Does the question of reactor safety and nuclear contamination bother this village? “Not at all,” says the pastor. For one, it is 10 km away from the reactors unlike the clutch of villages such as Kudankulam, Idinthakarai, Perumanal and Vijayapathy which are in a 2.5-5 km range. For another, Chettikulam has been given a new lease of life unlike the other villages and hamlets which fear their livelihoods and traditional ways will be destroyed by KKNPP as it grows into a mammoth 6,000 MWe nuclear park when all the reactors proposed by Russia come up.     

But the one factor that has brought Chettikulam firmly into the nuclear camp is soaring land values.  When the Nuclear Power Corporation of India (NPCIL), the central agency that sets up nuclear power projects, came scouting for land in the 1980s, first for the reactors and later for the township, prices were rock bottom. Now, after the construction of the sprawling residential complex for KKNPP staff at the AnuVijay Township on the periphery of Chettikulam, prices have boomed. “Earlier, one acre (0.4 hectare) used to fetch Rs 4,000. Now it is between 5-10 lakh. In my area just one cent (100 cents make an acre) costs Rs 2 lakh,” Vijayan says with satisfaction. “I am very happy the plant has come here.”

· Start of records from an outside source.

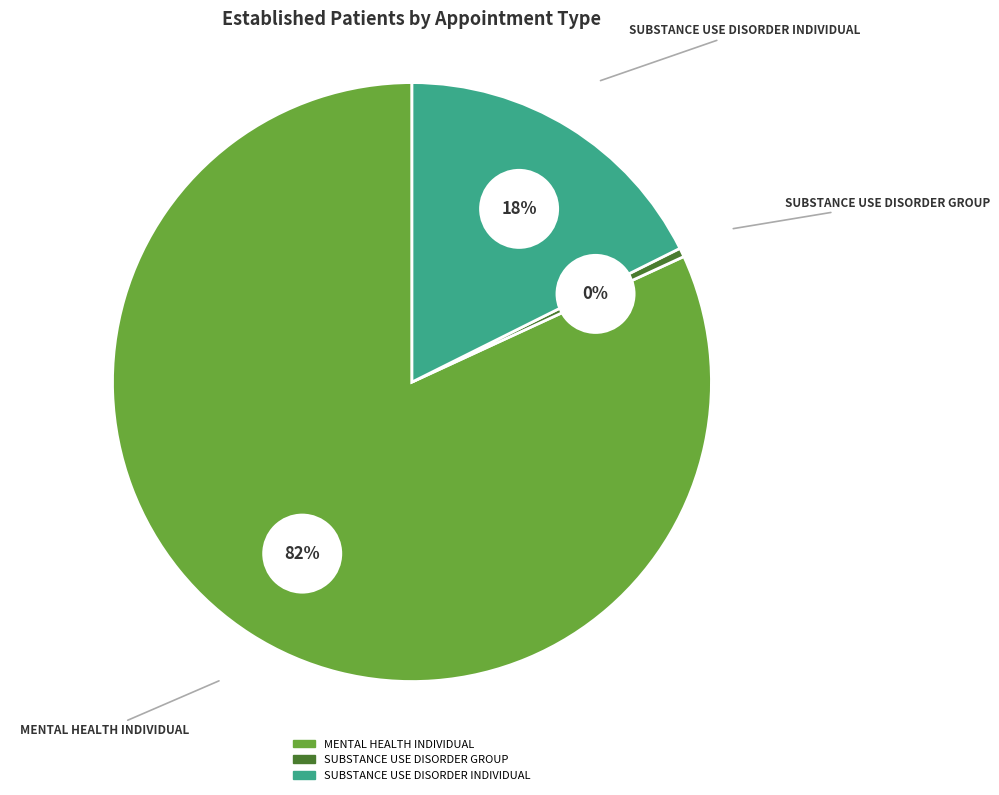

True or false: SUBSTANCE USE DISORDER INDIVIDUAL accounts for 18% of the total.

True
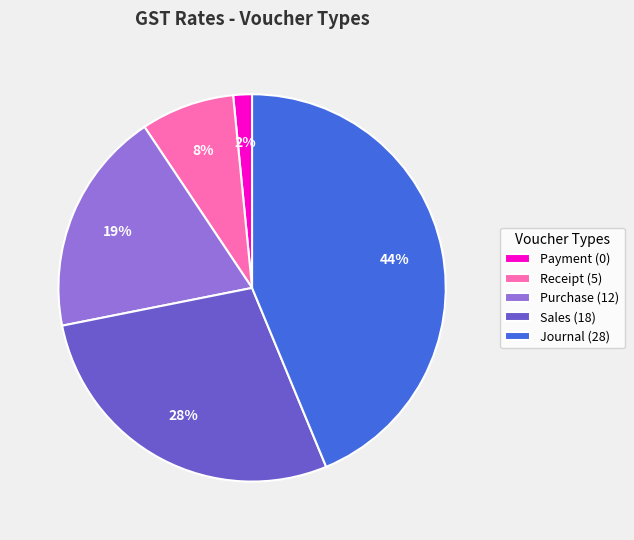

Count the number of slices in the pie.

5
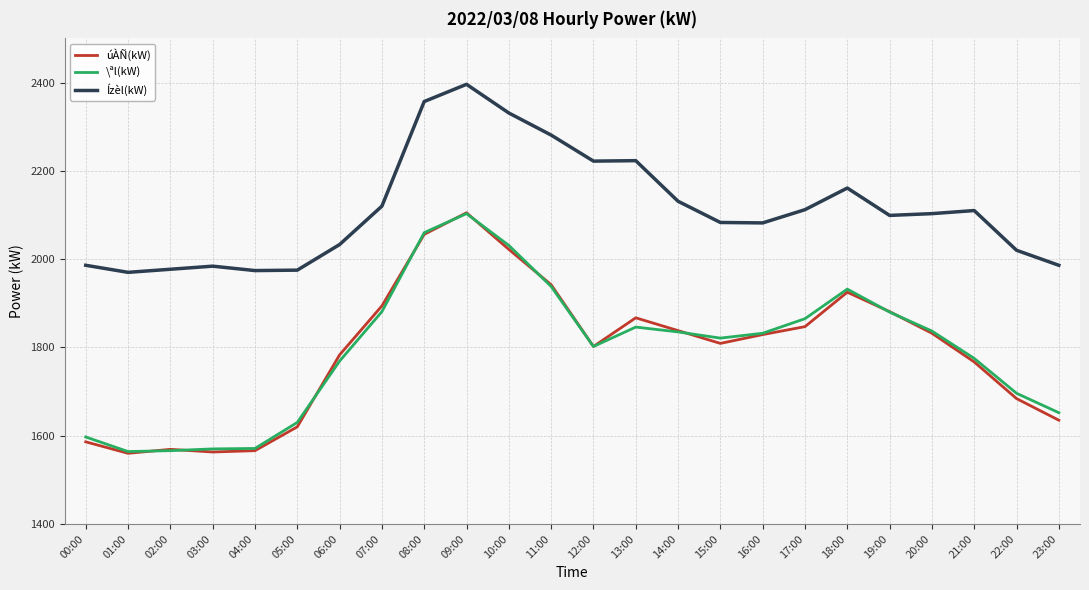

What is the difference between the highest and lowest values at 04:00?

408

Little wonder that he has been in the forefront of rallying public support for KKNPP including a petition to the district collector that he should initiate steps for early commissioning of the plant to tide over the power crisis in the state.  In November 2011 when the anti-nuclear hunger strike in Idinthakarai was hogging the headlines, Vijayan tried to organise a similar event in Chettikulam for exactly the opposite reason –to demand that work should resume at the stalled project. But he was neatly checkmated by PMANE which descended on Chettikulam in huge numbers and held an anti-project fast for a day.

I make one last attempt to get the views of the silent panchayat president. Does she think KKNP is a good project for the local community? Persial only smiles and nods—and Vijayan manages to have the last word. “Of course, she thinks it’s a good project. Her sister has been transferred from Kaiga (NPCIL’s project in Karnataka) to Kudankulam and her brother also works there as a fireman. She welcomes the project. ” But of course.